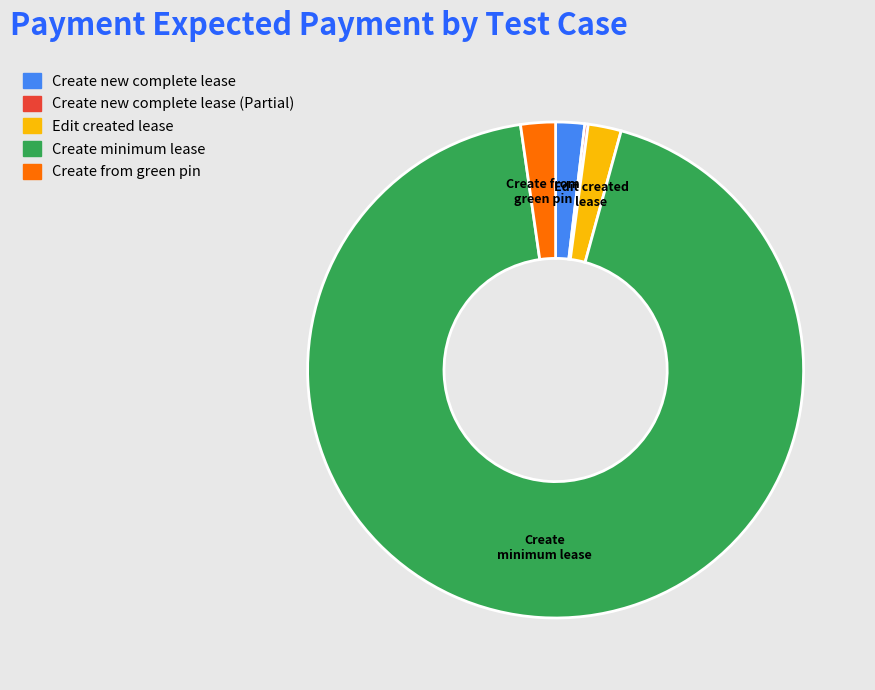

Is there a majority slice in this chart?

Yes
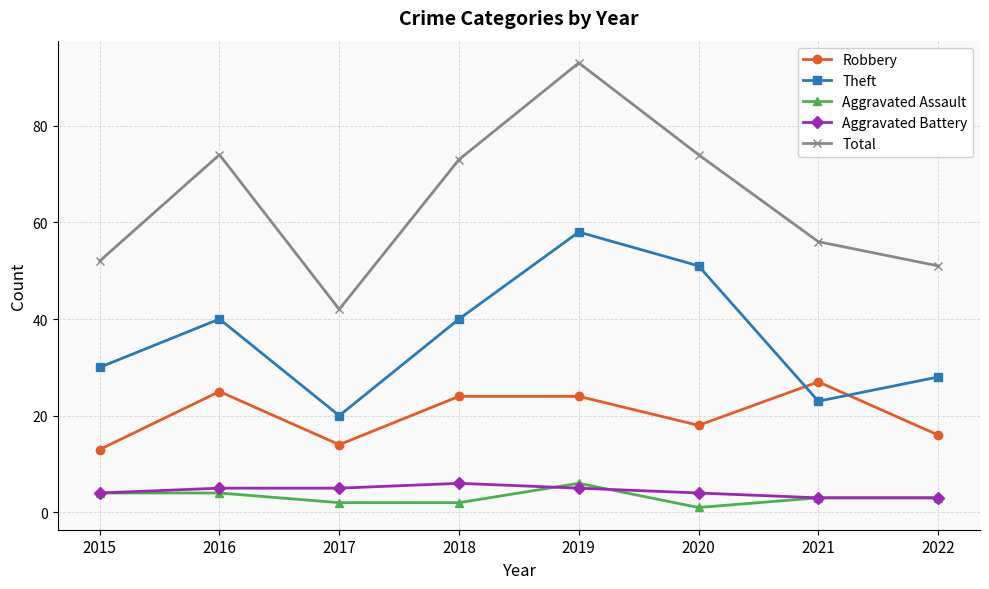

What is the value of the Aggravated Assault point at the 1st from the left?

4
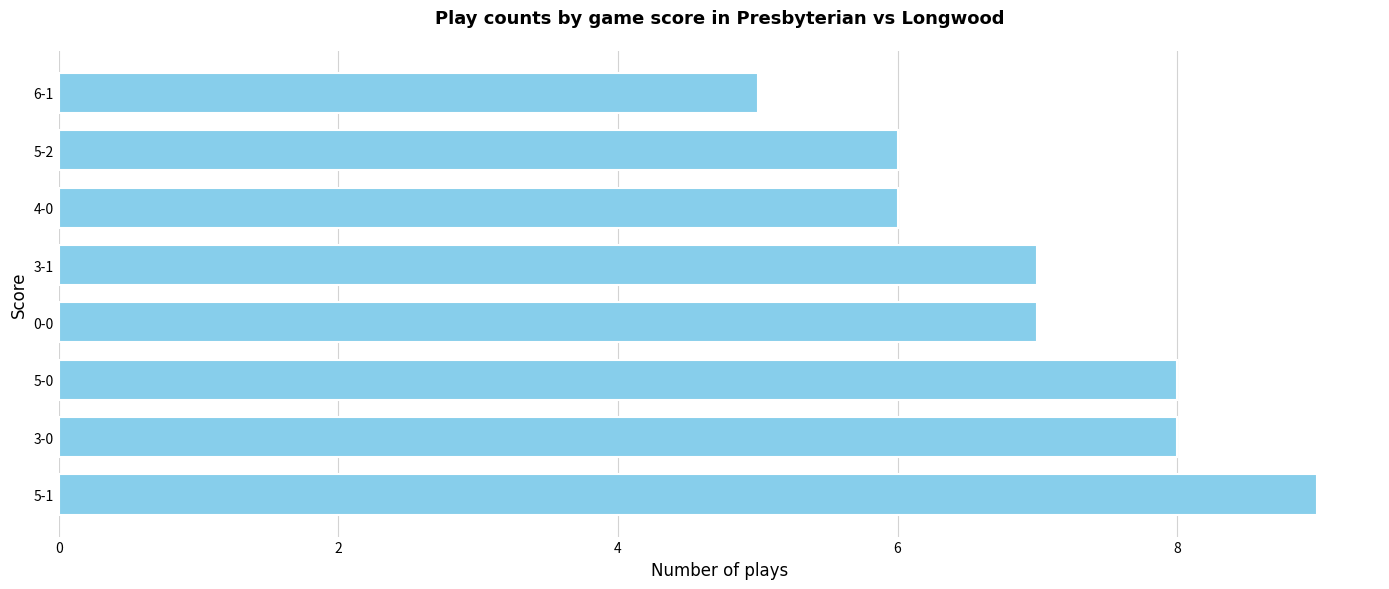

Is it true that the value at 6-1 is 5?

True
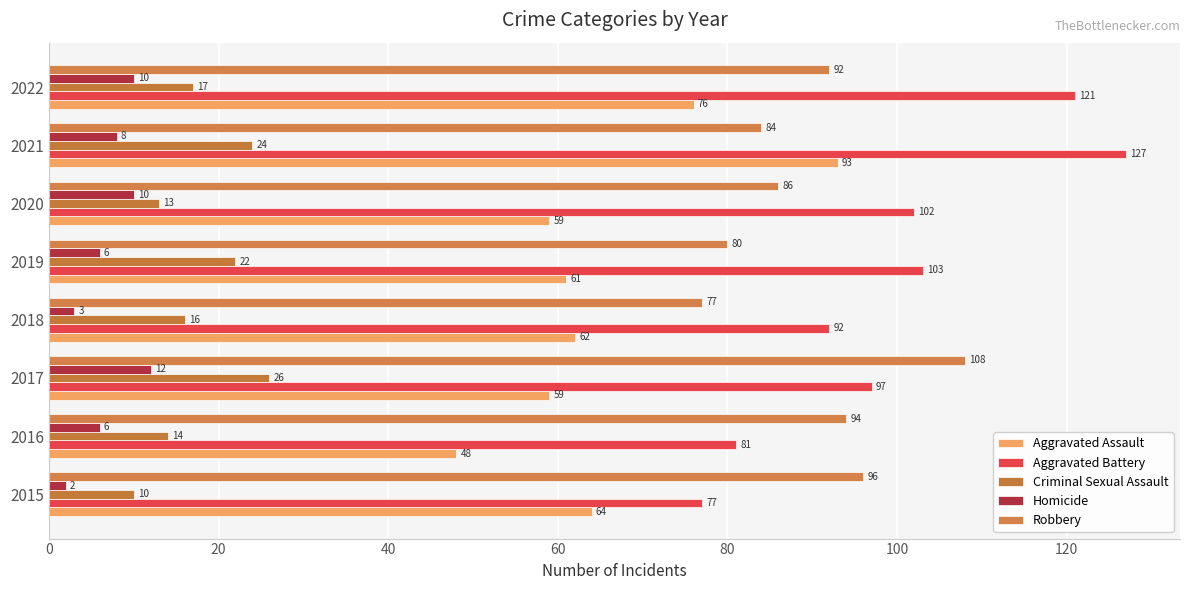

What are all the series names shown in the legend?

Aggravated Assault, Aggravated Battery, Criminal Sexual Assault, Homicide, Robbery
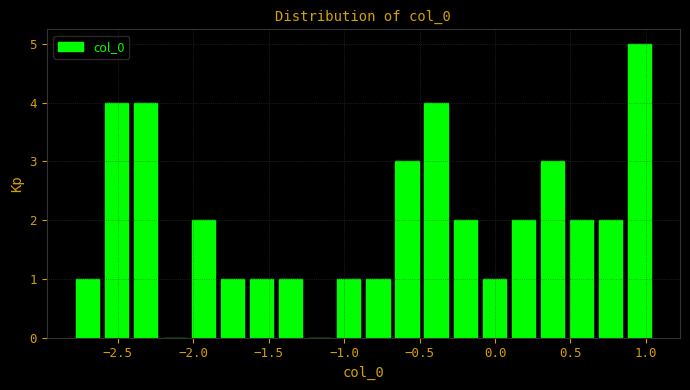

Around what value on the x-axis is the tallest bar? Give the approximate position of its centre, as read against the axis.

0.95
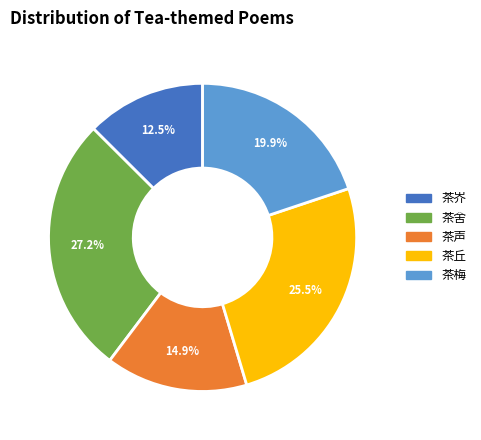

Is there a majority slice in this chart?

No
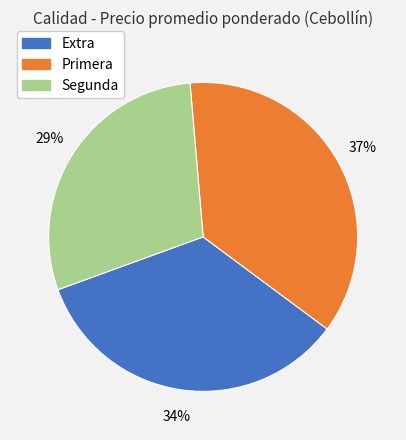

Rank the categories by value from lowest to highest.

Segunda, Extra, Primera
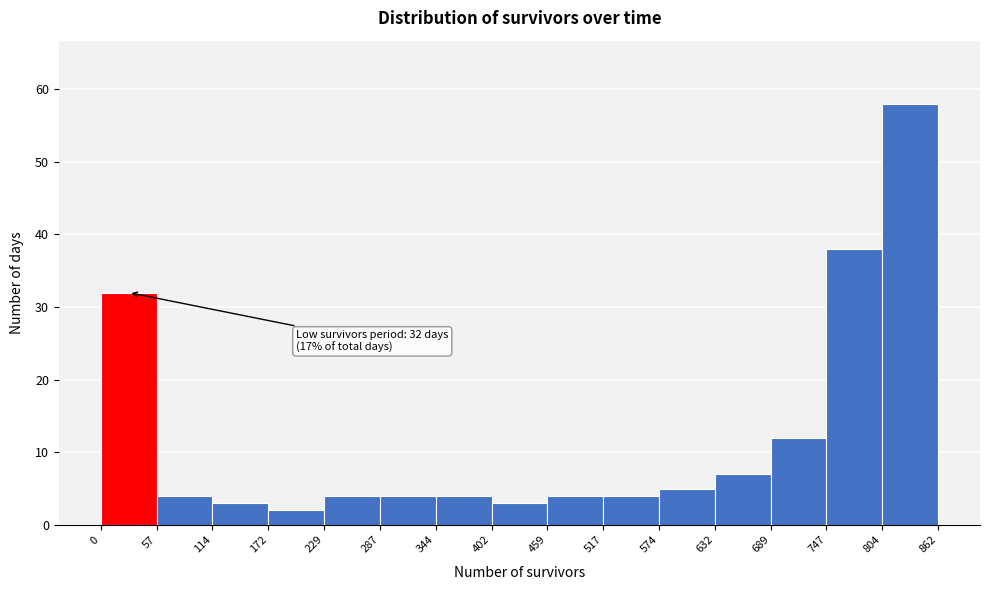

Over which range of the x-axis is the bar tallest?

804 to 862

.....

#### PROMPT:
Convert the data above into a JSON list of strings, with one string per line and no blank lines, covering all of it. Leave the pictures out.

#### RESULT FOR THIS EXERCISE:
[
  "Is there a majority slice in this chart?",
  "Yes",
  "What is the value of the Aggravated Assault point at the 1st from the left?",
  "4",
  "Is it true that the value at 6-1 is 5?",
  "True",
  "What are all the series names shown in the legend?",
  "Aggravated Assault, Aggravated Battery, Criminal Sexual Assault, Homicide, Robbery",
  "Around what value on the x-axis is the tallest bar? Give the approximate position of its centre, as read against the axis.",
  "0.95",
  "Is there a majority slice in this chart?",
  "No",
  "Rank the categories by value from lowest to highest.",
  "Segunda, Extra, Primera",
  "Over which range of the x-axis is the bar tallest?",
  "804 to 862"
]